Direktur Penyidikan Jampidsus Kejagung RI, Abdul Qohar, menyatakan para tersangka menyalahgunakan wewenang. Mereka membuat petunjuk pelaksanaan yang mengarah ke produk tertentu, Chromebook.
Akibatnya, tujuan pengadaan teknologi informasi dan komunikasi (TIK) untuk siswa di daerah 3T tidak tercapai. Kerugian negara diperkirakan mencapai Rp 1,98 triliun.
Penangkapan dan Pernyataan Kuasa Hukum
Ibam sempat mangkir dari beberapa panggilan pemeriksaan. Ia akhirnya dijemput paksa oleh penyidik Kejagung pada 15 Juli 2025.
Saat ini, Ibam berstatus tahanan kota karena memiliki riwayat penyakit jantung kronis.
Kuasa hukum Ibam, Indra Haposan Sihombing, menegaskan kliennya bukan Staf Khusus Menteri, melainkan konsultan independen.

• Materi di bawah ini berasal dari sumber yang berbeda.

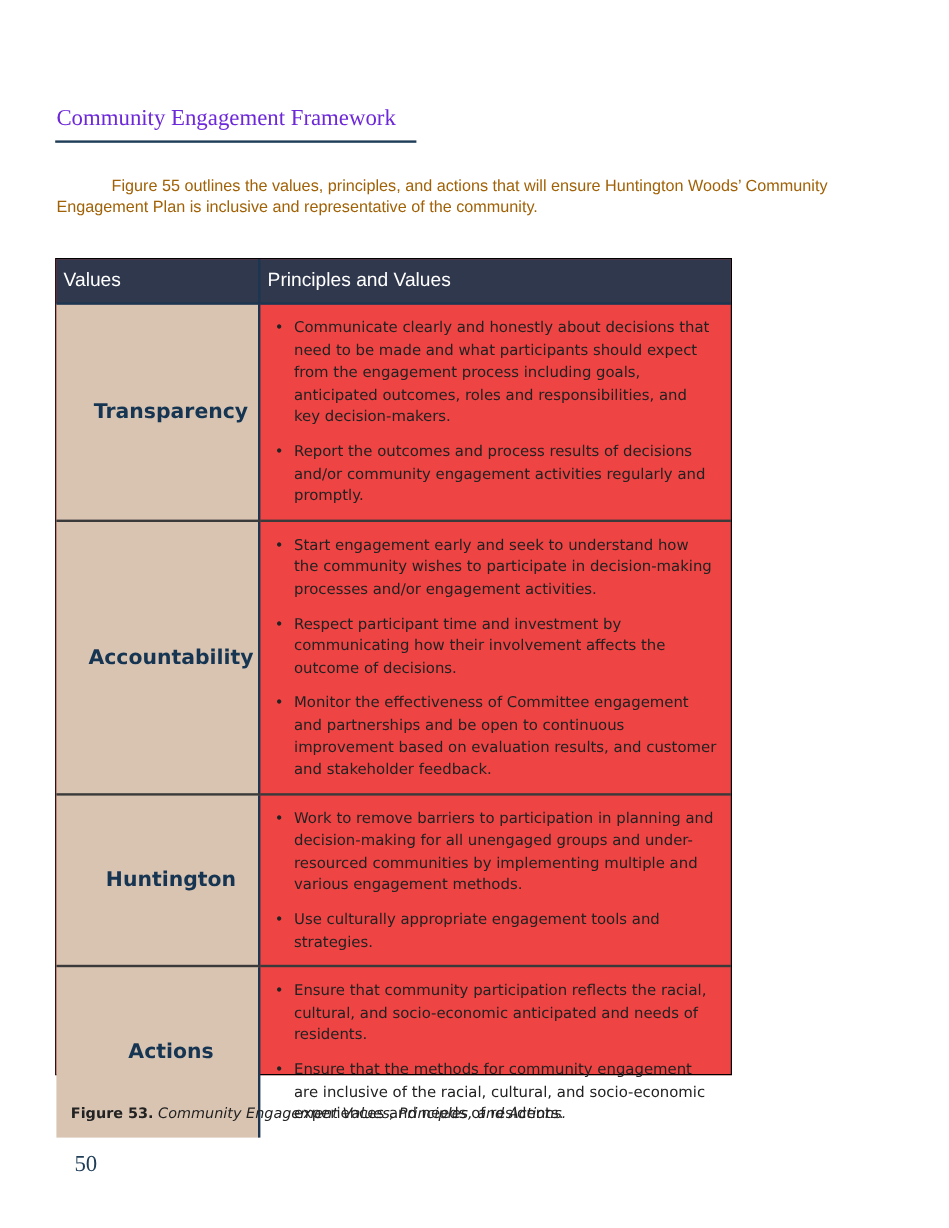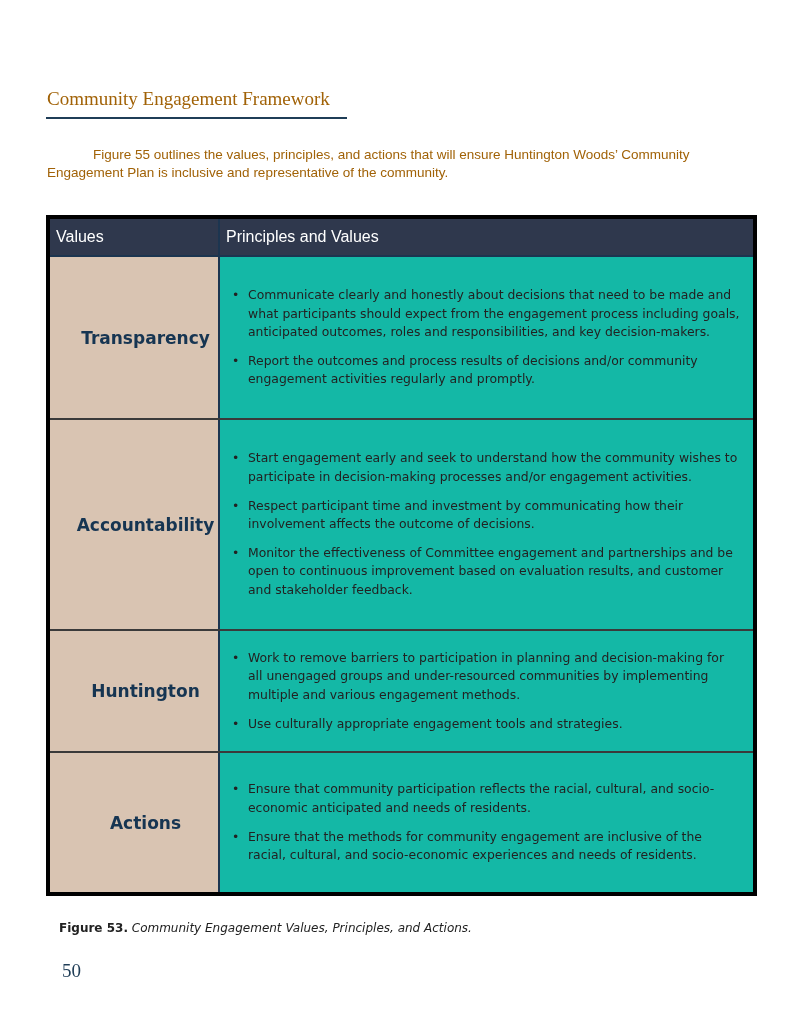--- a/index.html
+++ b/index.html
@@ -4,7 +4,7 @@
 <style>
   html, body { margin: 0; padding: 0; background: #ffffff; }
   body { width: 791px; height: 1023px; position: relative; overflow: hidden; font-family: "DejaVu Sans", sans-serif; }
-  .section-title { position: absolute; left: 47px; top: 88px; font-family: "Liberation Serif", serif; font-size: 19px; color: #a16207; margin: 0; font-weight: normal; }
+  .section-title { position: absolute; left: 47px; top: 88px; font-family: "Liberation Serif", serif; font-size: 19px; color: #6d28d9; margin: 0; font-weight: normal; }
   .title-rule { position: absolute; left: 46px; top: 117px; width: 301px; height: 2px; background: #1f3d57; }
   .intro { position: absolute; left: 47px; top: 146px; width: 700px; font-family: "Liberation Sans", sans-serif; font-size: 13.5px; line-height: 18px; color: #a16207; margin: 0; text-indent: 46px; }
   .frame { position: absolute; left: 46px; top: 215px; width: 711px; height: 681px; border: 4px solid #000000; box-sizing: border-box; background: #14b8a6; }

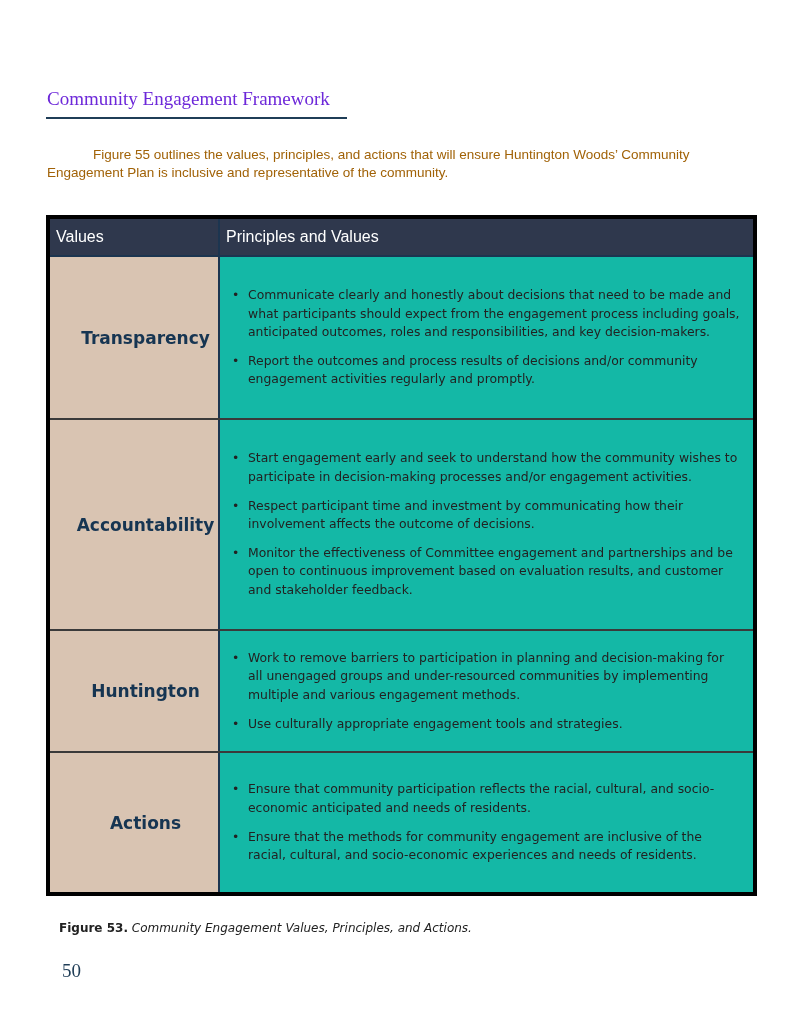--- a/index.html
+++ b/index.html
@@ -7,7 +7,7 @@
   .section-title { position: absolute; left: 47px; top: 88px; font-family: "Liberation Serif", serif; font-size: 19px; color: #6d28d9; margin: 0; font-weight: normal; }
   .title-rule { position: absolute; left: 46px; top: 117px; width: 301px; height: 2px; background: #1f3d57; }
   .intro { position: absolute; left: 47px; top: 146px; width: 700px; font-family: "Liberation Sans", sans-serif; font-size: 13.5px; line-height: 18px; color: #a16207; margin: 0; text-indent: 46px; }
-  .frame { position: absolute; left: 46px; top: 215px; width: 711px; height: 681px; border: 4px solid #000000; box-sizing: border-box; background: #14b8a6; }
+  .frame { position: absolute; left: 46px; top: 215px; width: 564px; height: 681px; border: 1px solid #000000; box-sizing: border-box; background: #ef4444; }
   table { border-collapse: collapse; width: 100%; height: 100%; table-layout: fixed; }
   th { background: #2f384d; color: #ffffff; text-align: left; font-family: "Liberation Sans", sans-serif; font-weight: normal; font-size: 16px; padding: 0 6px; height: 36px; border-right: 2px solid #1c3550; border-bottom: 2px solid #1c3550; }
   th:last-child { border-right: none; }

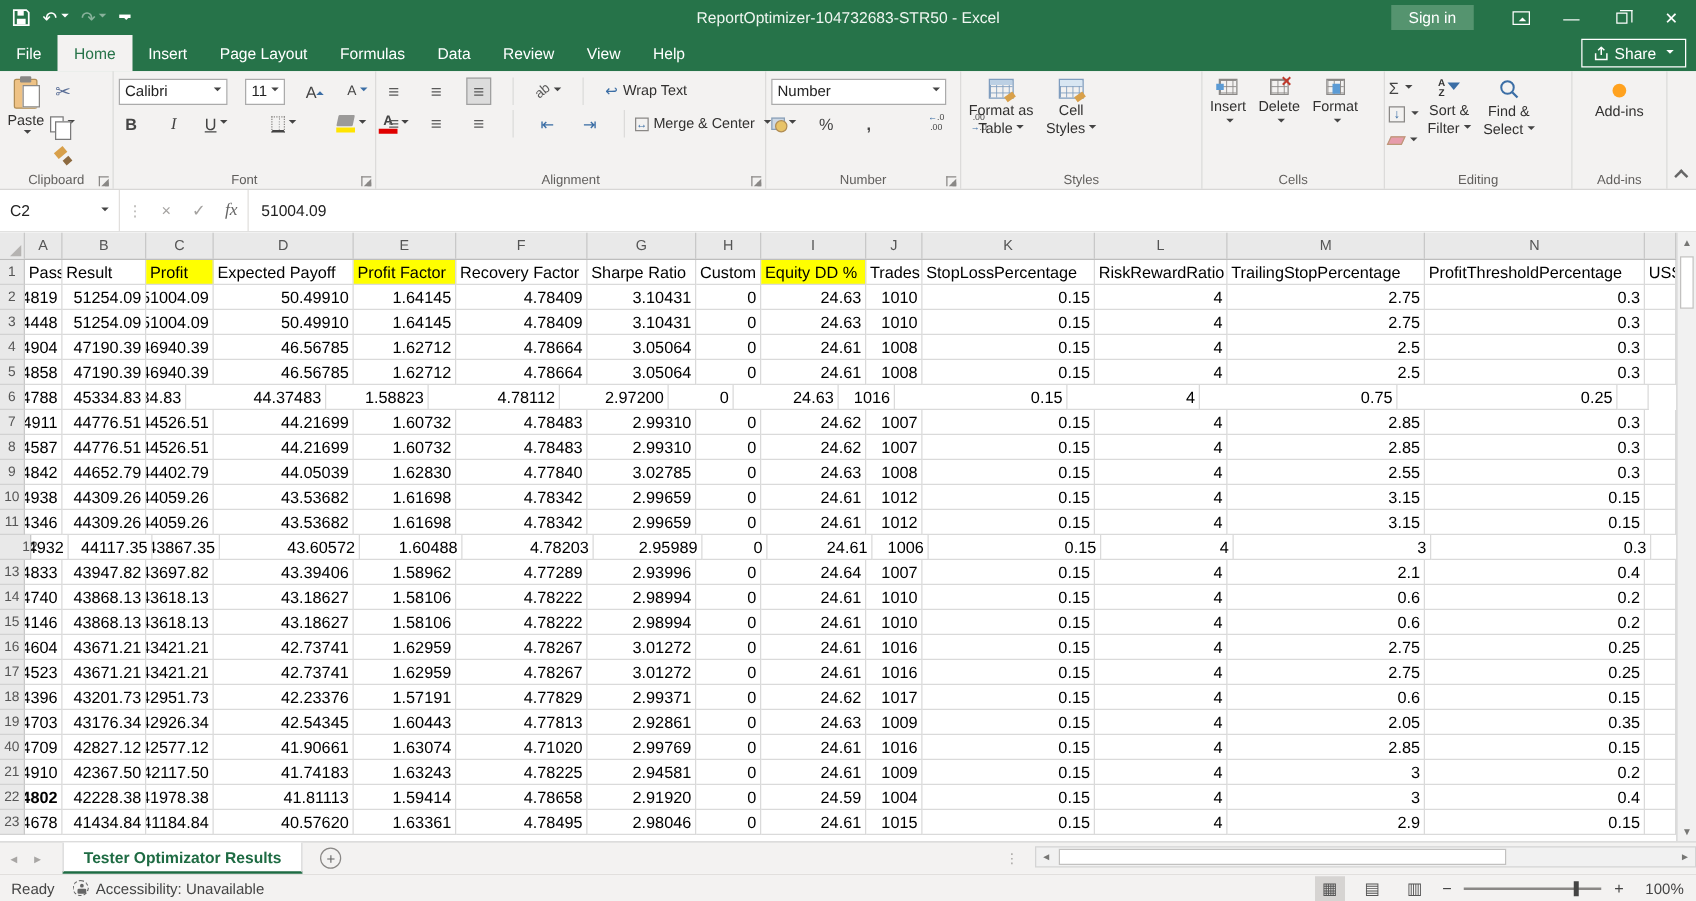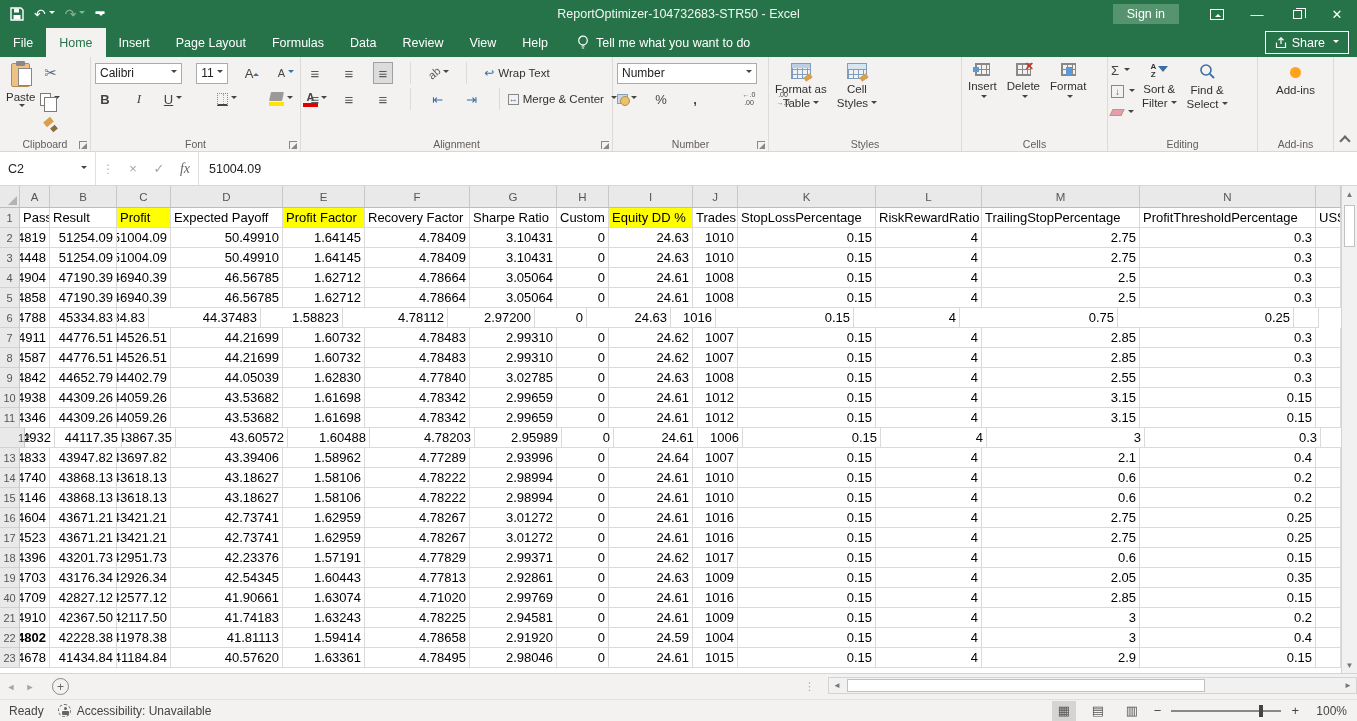--- a/index.html
+++ b/index.html
@@ -235,13 +235,6 @@
   <span class="mtab">Review</span>
   <span class="mtab">View</span>
   <span class="mtab">Help</span>
-  <span class="tellme">
-    <svg width="12" height="15" viewBox="0 0 12 15">
-        <circle cx="6" cy="5.5" r="4.3" fill="none" stroke="#fff" stroke-width="1.2"></circle>
-        <path d="M4.4 11h3.2M4.8 13h2.4" stroke="#fff" stroke-width="1.2"></path>
-      </svg>
-    <span>Tell me what you want to do</span>
-  </span>
   <span class="share">
     <svg width="12" height="12" viewBox="0 0 12 12">
         <path d="M6 1v6M3.5 3.2 6 .8l2.5 2.4" stroke="#fff" stroke-width="1.2" fill="none"></path>

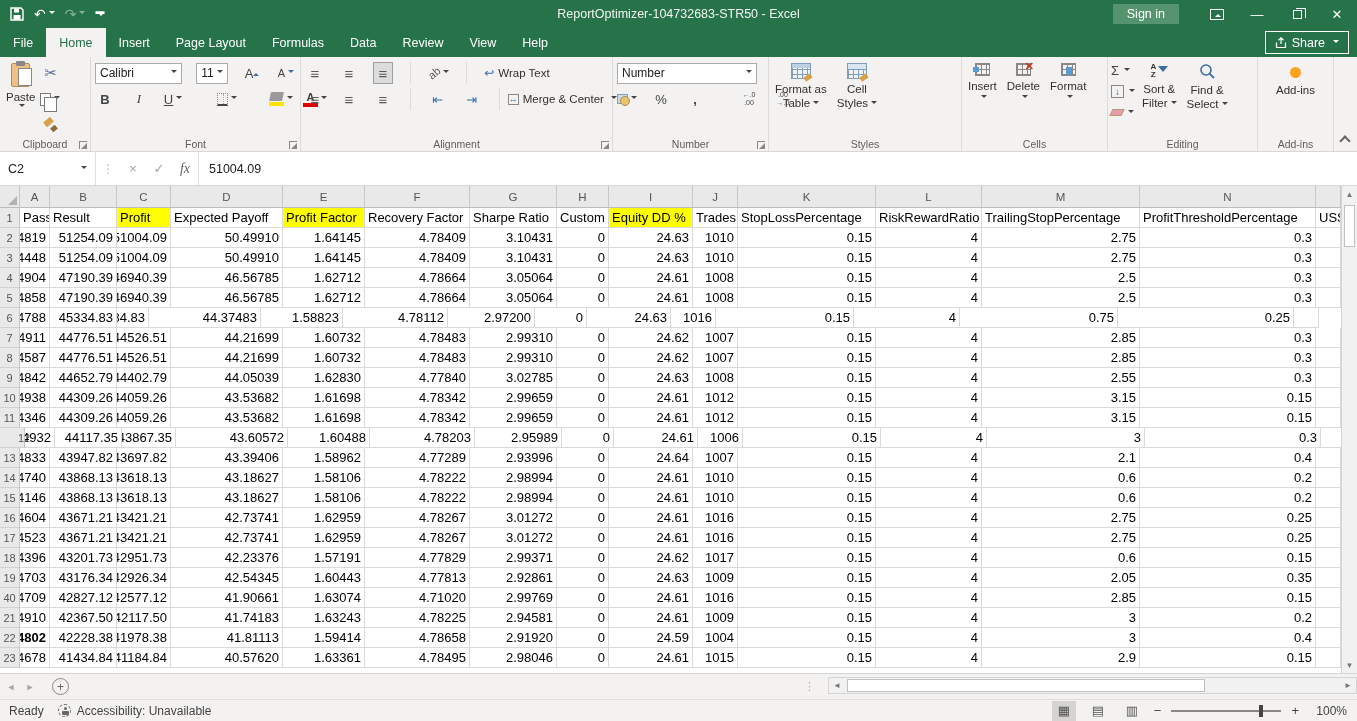--- a/index.html
+++ b/index.html
@@ -956,6 +956,9 @@
 <div class="tabbar">
   <span class="tnav">◄</span>
   <span class="tnav" style="width:16px;">►</span>
+  <div class="sheettab">
+    <span>Tester Optimizator Results</span>
+  </div>
   <span class="addsheet">
       <span>+</span>
     </span>

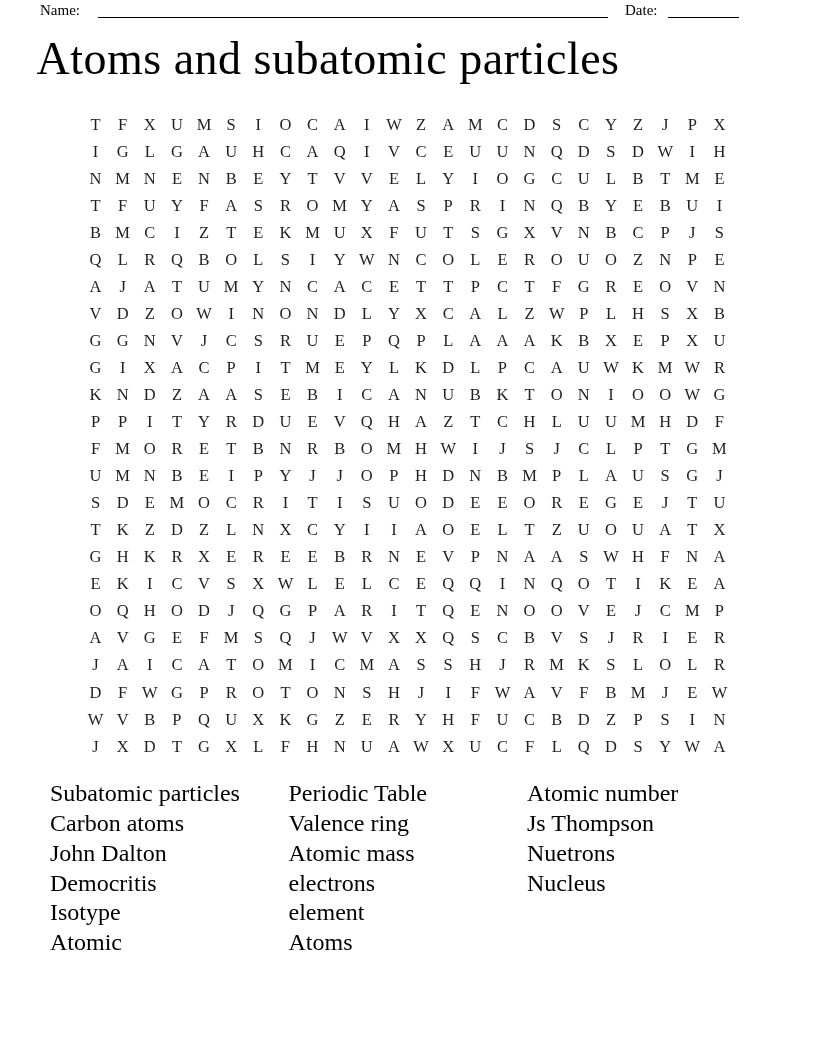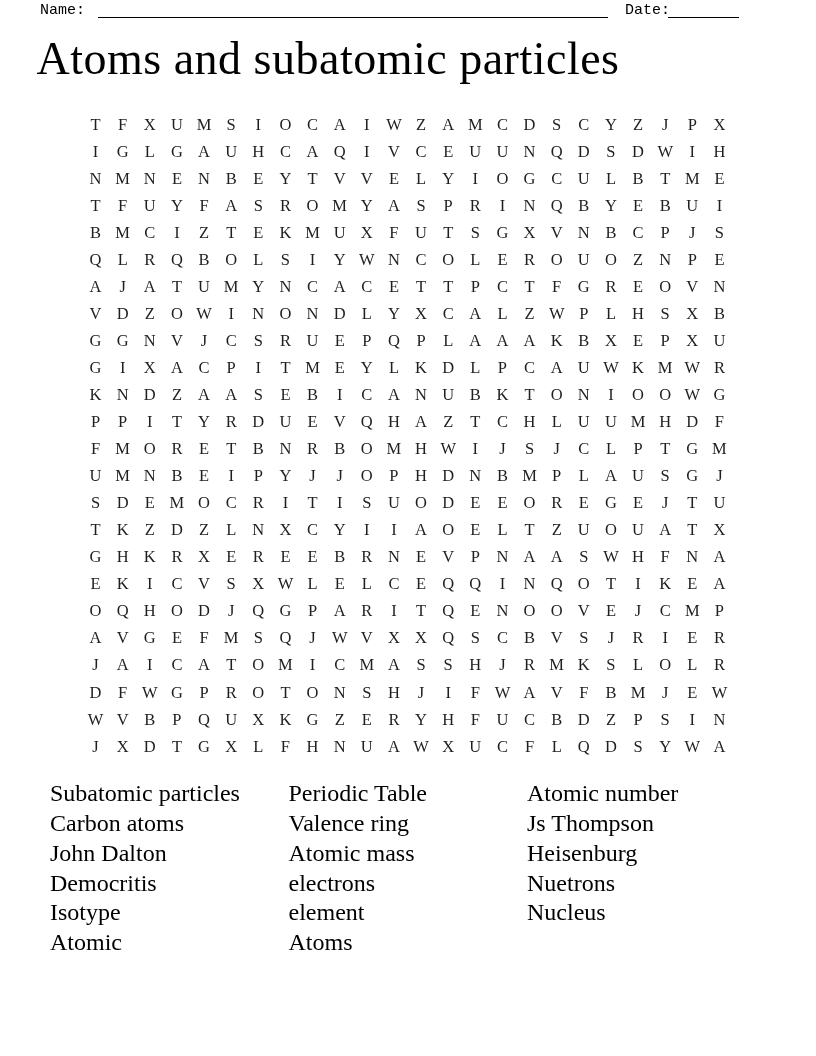--- a/index.html
+++ b/index.html
@@ -19,7 +19,7 @@
     position: absolute;
     left: 40px; top: 0;
     width: 736px; height: 22px;
-    font-family: Liberation Mono, monospace;
+    font-family: Liberation Serif, serif;
     font-size: 15px;
   }
   .hdr-label { position: absolute; top: 2px; white-space: nowrap; }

Ia menekankan bahwa Ibam bukan pejabat struktural, ASN, atau staf khusus menteri.
Jejak Karier dan Kontroversi
Sebelum terseret kasus ini, Ibam menarik perhatian karena menolak tawaran kerja dari Meta (Facebook) untuk fokus pada proyek digital pendidikan Indonesia.
Keputusan tersebut sempat diapresiasi sebagai langkah idealis.
Setelah GovTech Edu, Ibam mendirikan Asah AI, perusahaan teknologi yang fokus pada pengembangan kecerdasan buatan di bidang pendidikan.
Kasus ini menjadi pukulan besar bagi reputasi Ibam. Banyak yang menyayangkan kariernya berakhir di tengah kasus korupsi.
Organisasi seperti ICW dan KOPEL telah mengkritik proyek ini sejak awal. Mereka menyebutnya tidak prioritas dan rawan korupsi.
Kejagung telah memeriksa lebih dari 80 saksi dan tiga ahli. Sejumlah dokumen penting juga disita sebagai bukti.
Kasus Ibrahim Arief menjadi pengingat penting tentang pengawasan dan transparansi dalam pengadaan proyek pemerintah, khususnya di sektor teknologi. Harapannya, proses hukum akan berjalan adil dan transparan, mengungkap seluruh pihak yang terlibat dan mencegah terulangnya kejadian serupa.